◆ **Task details**
Exclude the pictures, then repeat exactly each line from the one containing "Identify the document" to the final line of the records that follow.
[Opening Entries supplied section]
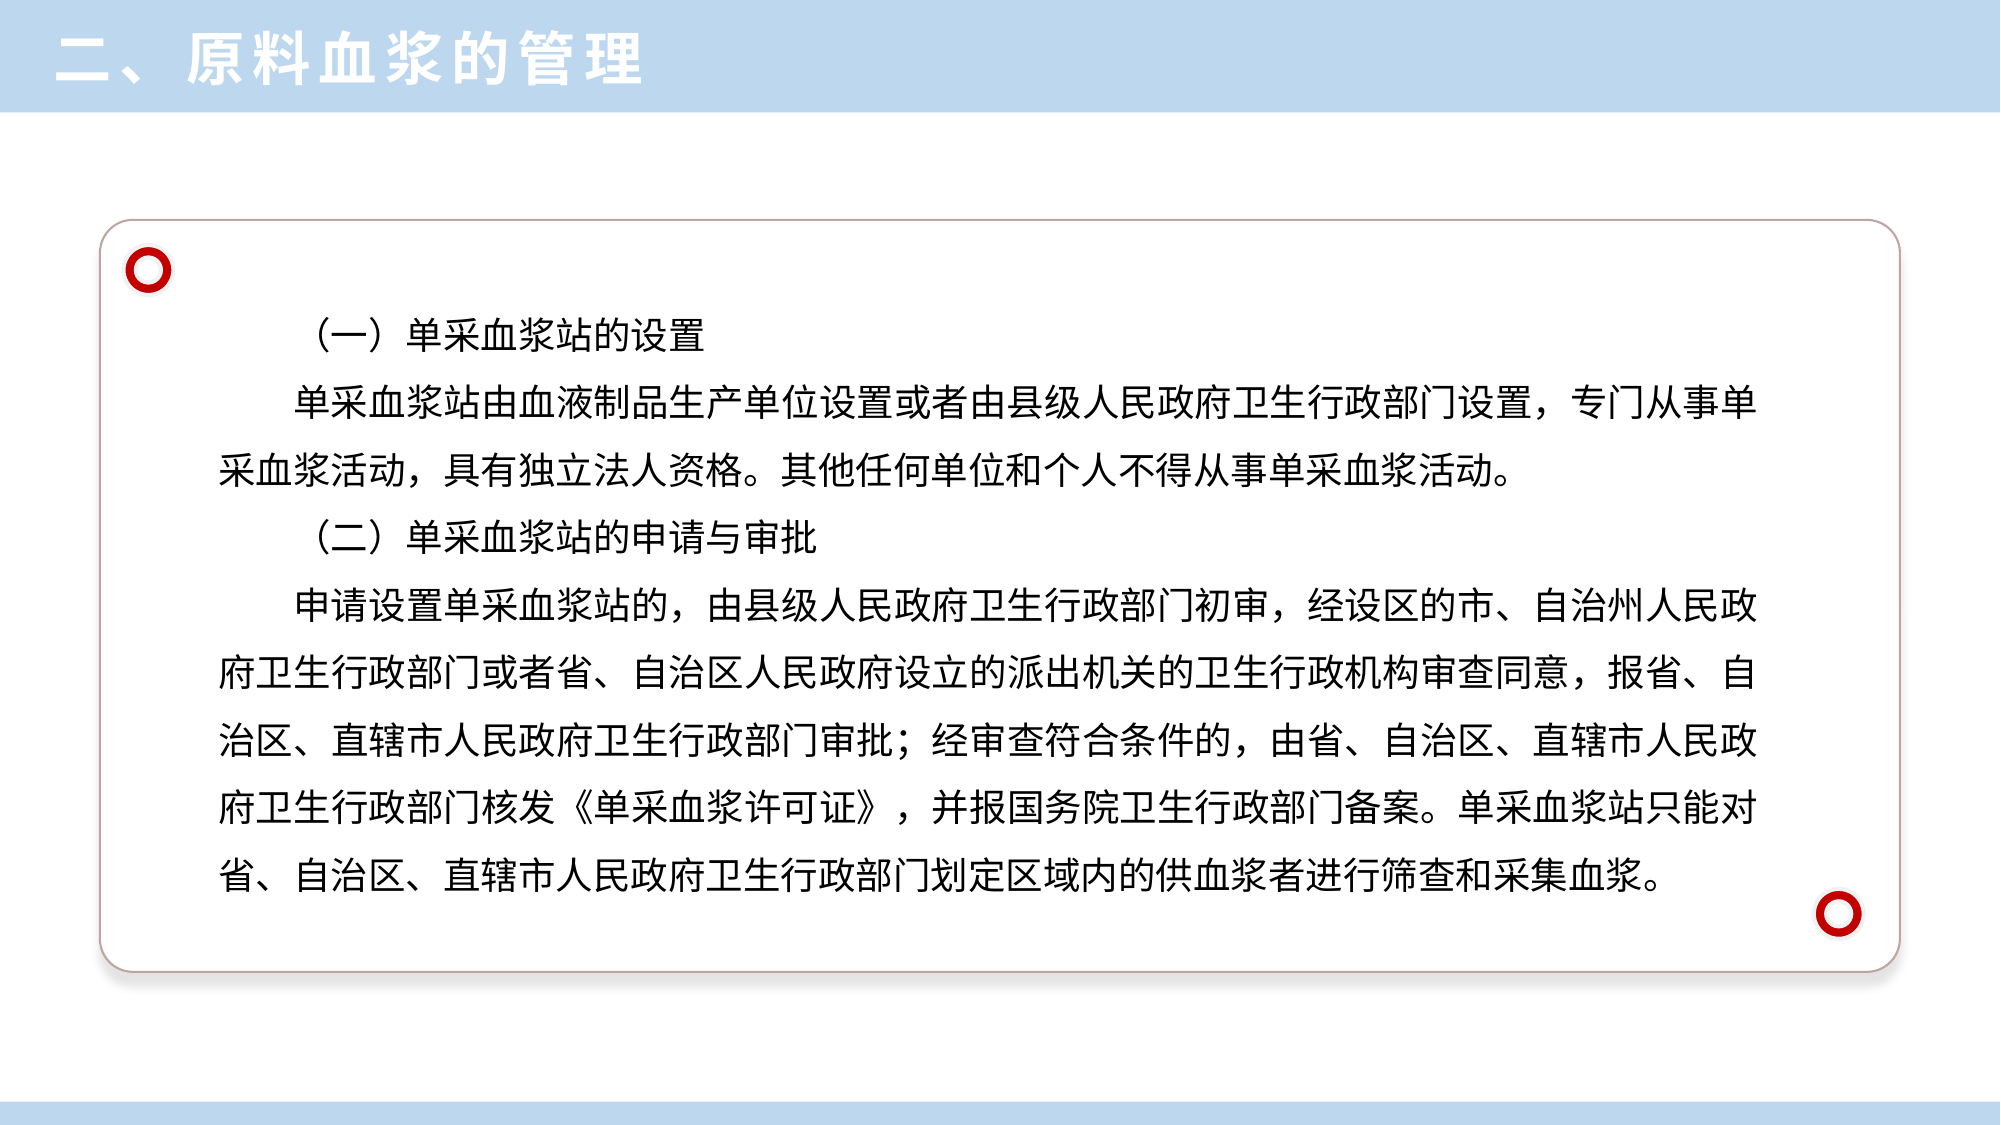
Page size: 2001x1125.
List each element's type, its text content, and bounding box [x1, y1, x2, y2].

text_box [99, 219, 1900, 972]
text_box 二、原料血浆的管理 [41, 16, 655, 98]
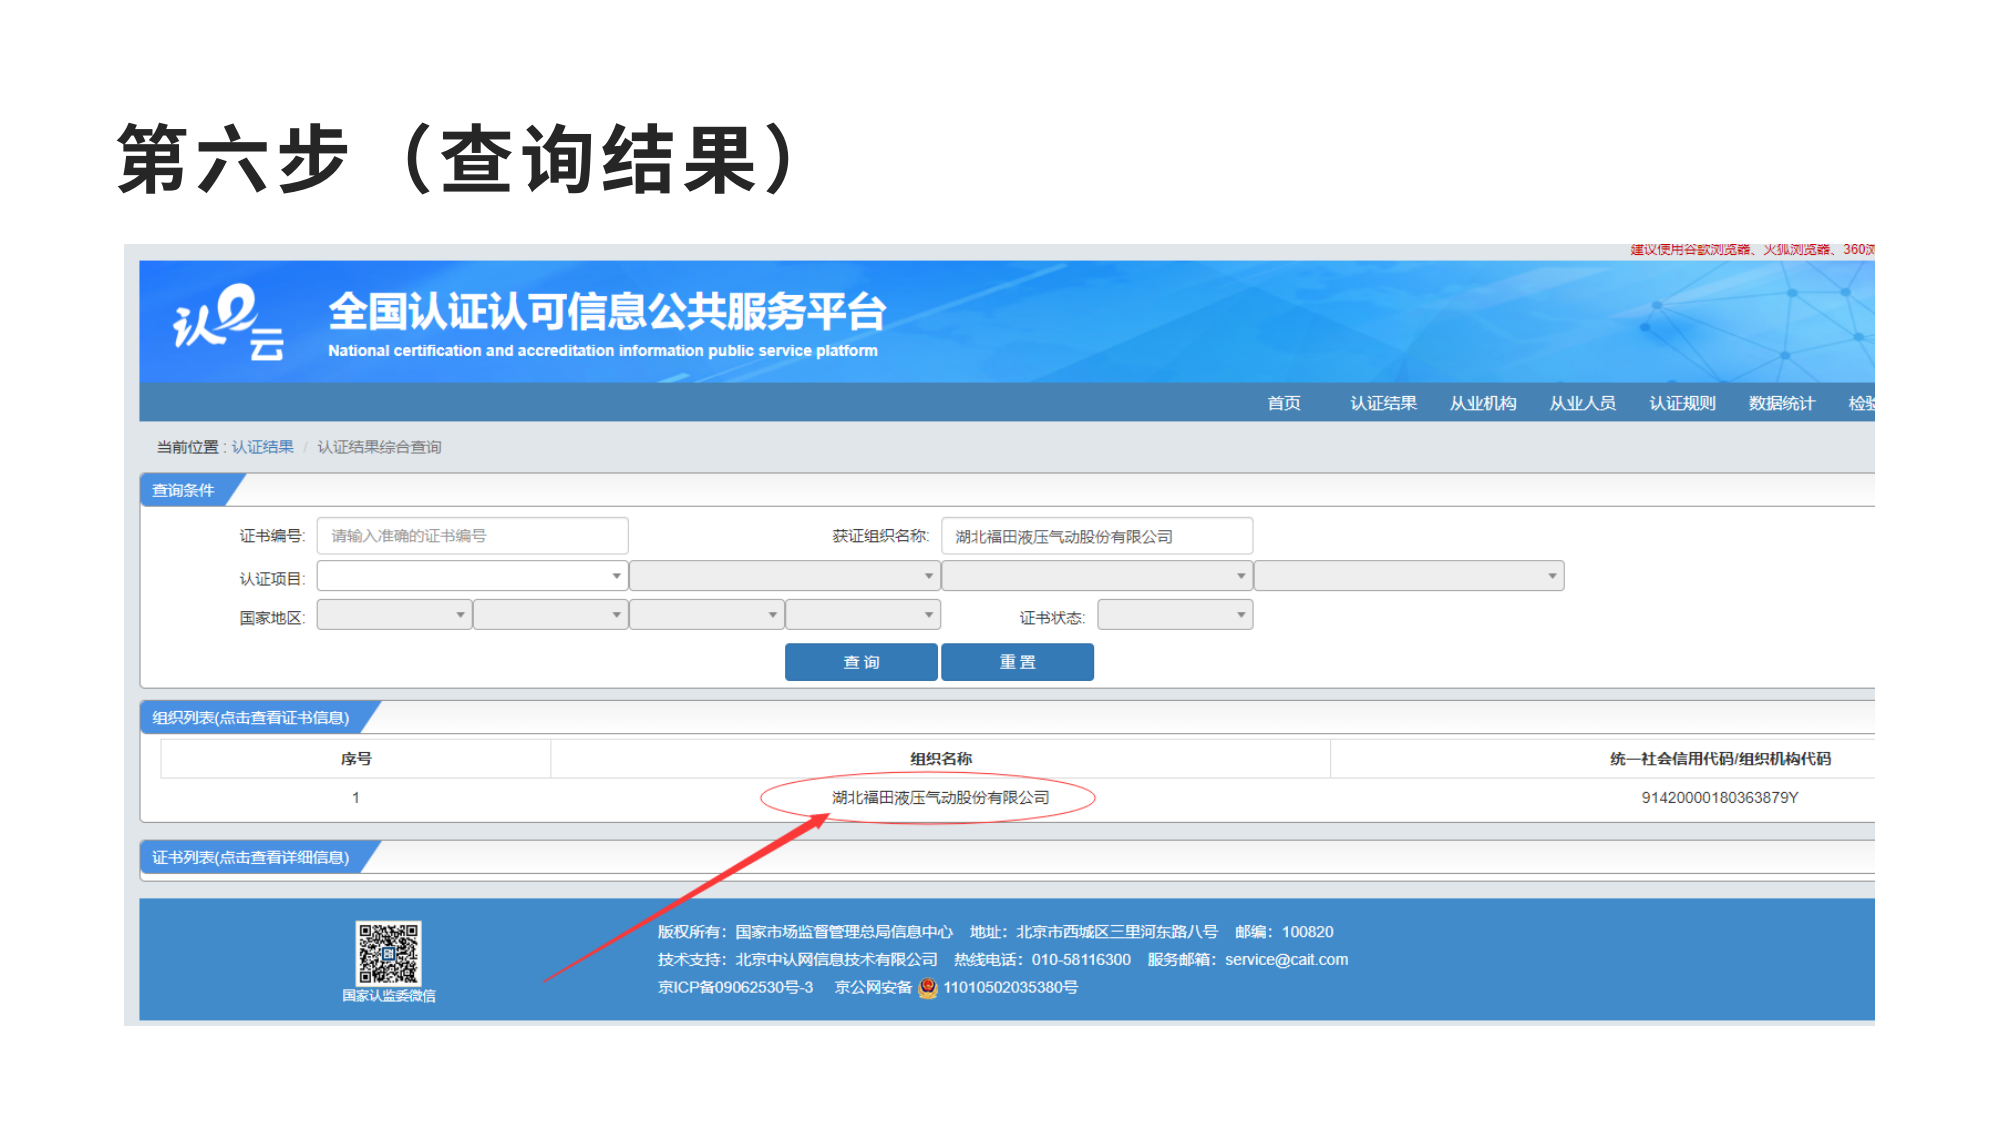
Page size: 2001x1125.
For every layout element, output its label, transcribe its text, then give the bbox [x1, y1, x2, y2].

title 第六步（查询结果） [99, 99, 1900, 216]
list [123, 244, 1875, 1026]
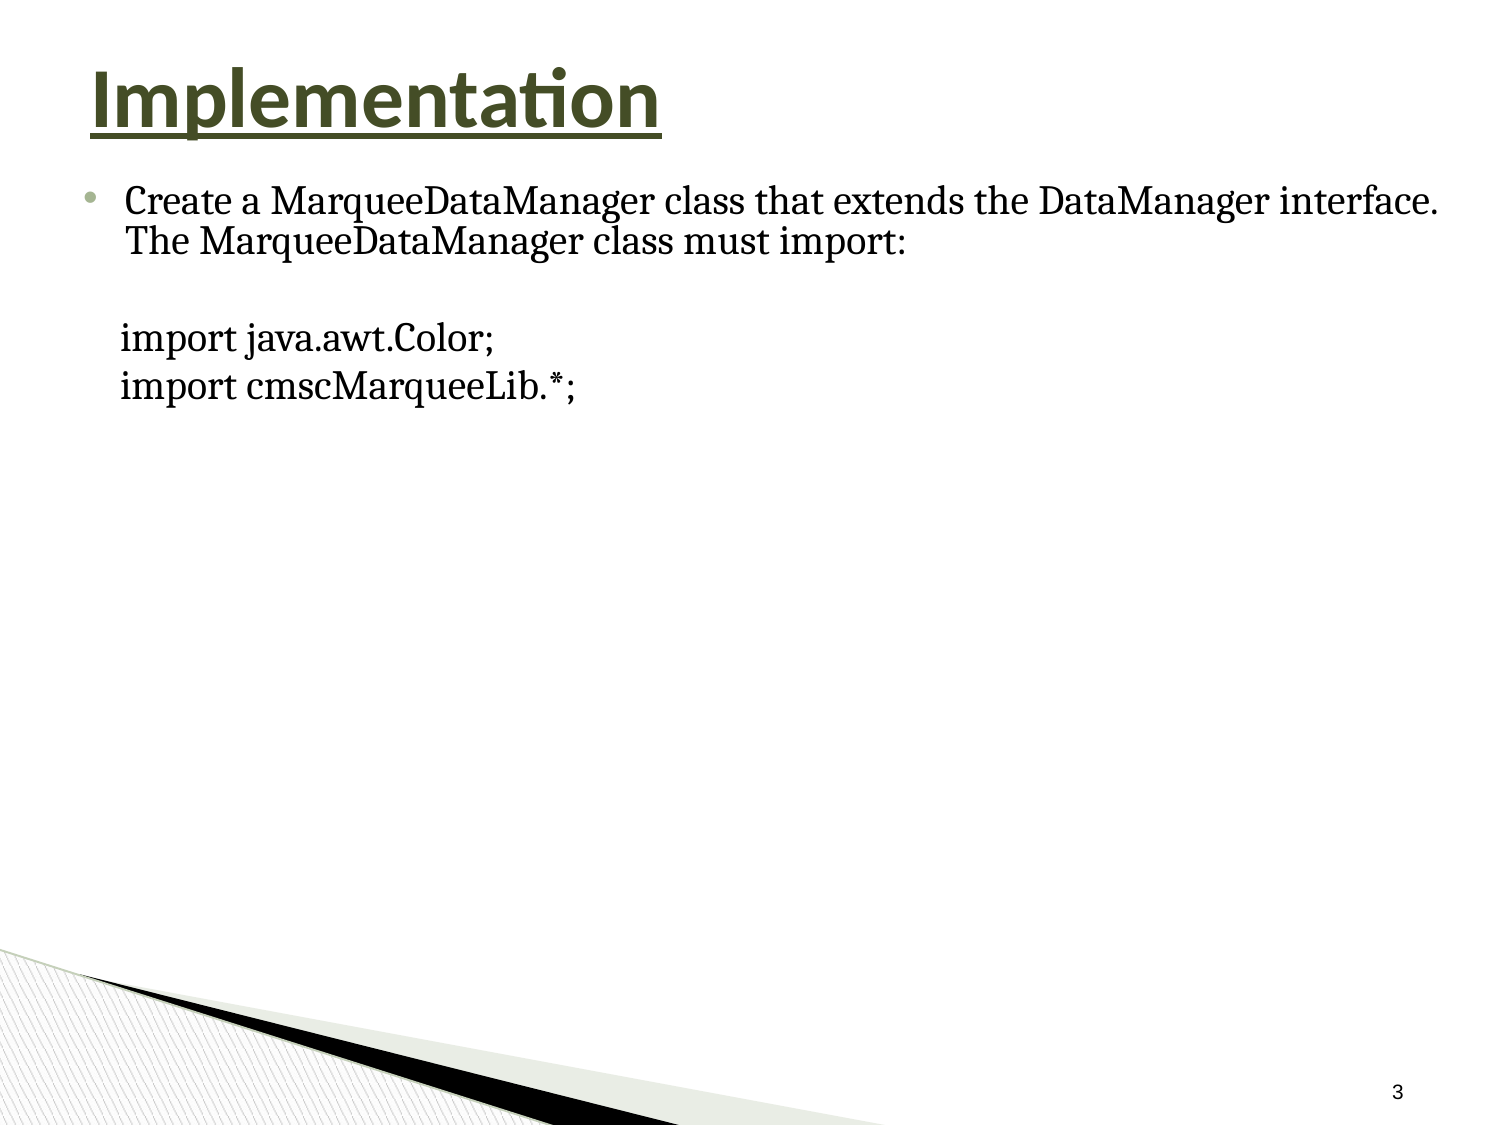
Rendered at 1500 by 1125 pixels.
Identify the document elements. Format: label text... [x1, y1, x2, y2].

slide_number ‹#› [1103, 1051, 1419, 1112]
list Create a MarqueeDataManager class that extends the DataManager interface. The MarqueeDataManager class must import: import java.awt.Color; import cmscMarqueeLib.*; [50, 174, 1463, 975]
title Implementation [75, 0, 1425, 174]
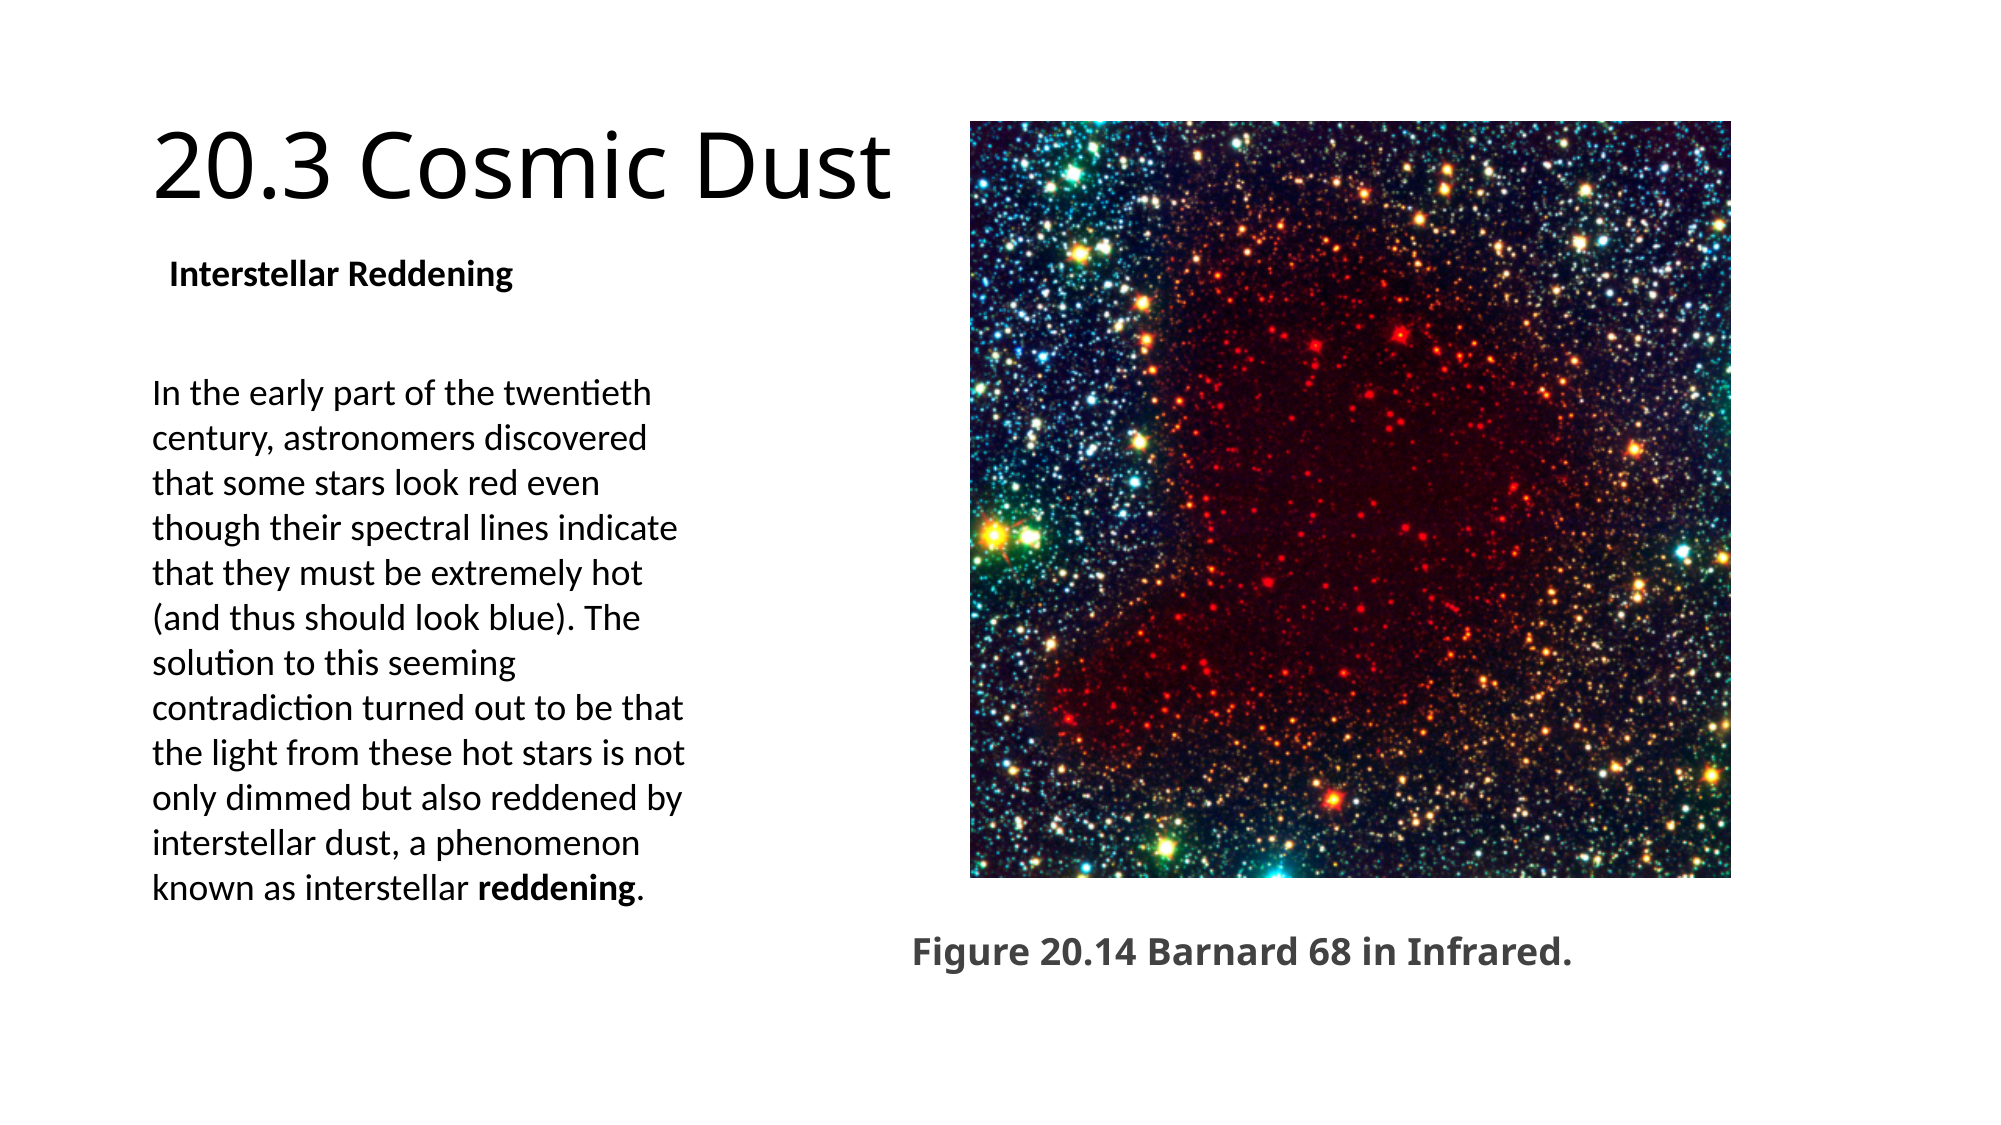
[Closing Entries supplied section]
◆ **Exercise answer**
Identify the document elements. Format: label text... [x1, y1, x2, y2].

slide_number ‹#› [1103, 1051, 1419, 1112]
list Create a MarqueeDataManager class that extends the DataManager interface. The MarqueeDataManager class must import: import java.awt.Color; import cmscMarqueeLib.*; [50, 174, 1463, 975]
title Implementation [75, 0, 1425, 174]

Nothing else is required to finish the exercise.